Data shown:
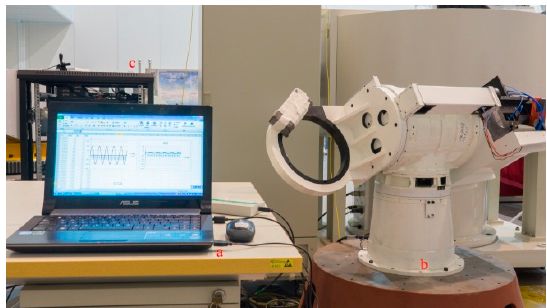
Figure 8. Ground-based laser communication servo turntable experimental platform: ( a ) master computer; ( b ) ground-based laser communication servo turntable; ( c ) digital controller (power amplifier).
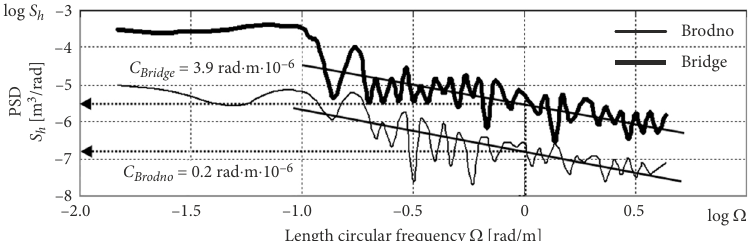
Figure 9. PSD of stochastic unevenness of road sections Brodno and Bridge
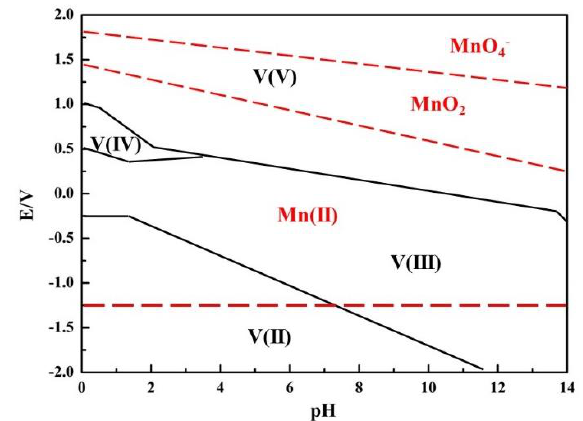
Figure 4. Potential-pH diagram of vanadium and manganese at 25 °C.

Activity: No pictures belong in the answer; copy all other parts of the listing exactly.

Task solution:
Figure 8. Ground-based laser communication servo turntable experimental platform: ( a ) master computer; ( b ) ground-based laser communication servo turntable; ( c ) digital controller (power amplifier).
Figure 9. PSD of stochastic unevenness of road sections Brodno and Bridge
Figure 4. Potential-pH diagram of vanadium and manganese at 25 °C.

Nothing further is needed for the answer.